(Itemized modification records)
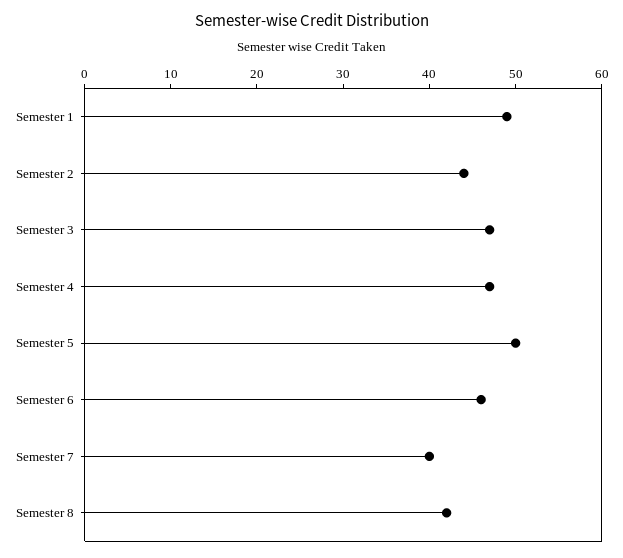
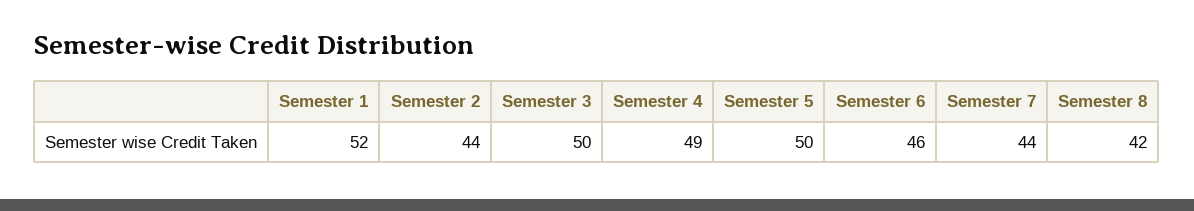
  {
-   "Semester 1": 49,
+   "Semester 1": 52,
    "Semester 2": 44,
-   "Semester 3": 47,
+   "Semester 3": 50,
-   "Semester 4": 47,
+   "Semester 4": 49,
    "Semester 5": 50,
    "Semester 6": 46,
-   "Semester 7": 40,
+   "Semester 7": 44,
    "Semester 8": 42
  }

§ WORK REQUIRED
The copy should hold every entry above word for word and none of the pictures.

§ EXERCISE SOLUTION
  {
-   "Semester 1": 49,
+   "Semester 1": 52,
    "Semester 2": 44,
-   "Semester 3": 47,
+   "Semester 3": 50,
-   "Semester 4": 47,
+   "Semester 4": 49,
    "Semester 5": 50,
    "Semester 6": 46,
-   "Semester 7": 40,
+   "Semester 7": 44,
    "Semester 8": 42
  }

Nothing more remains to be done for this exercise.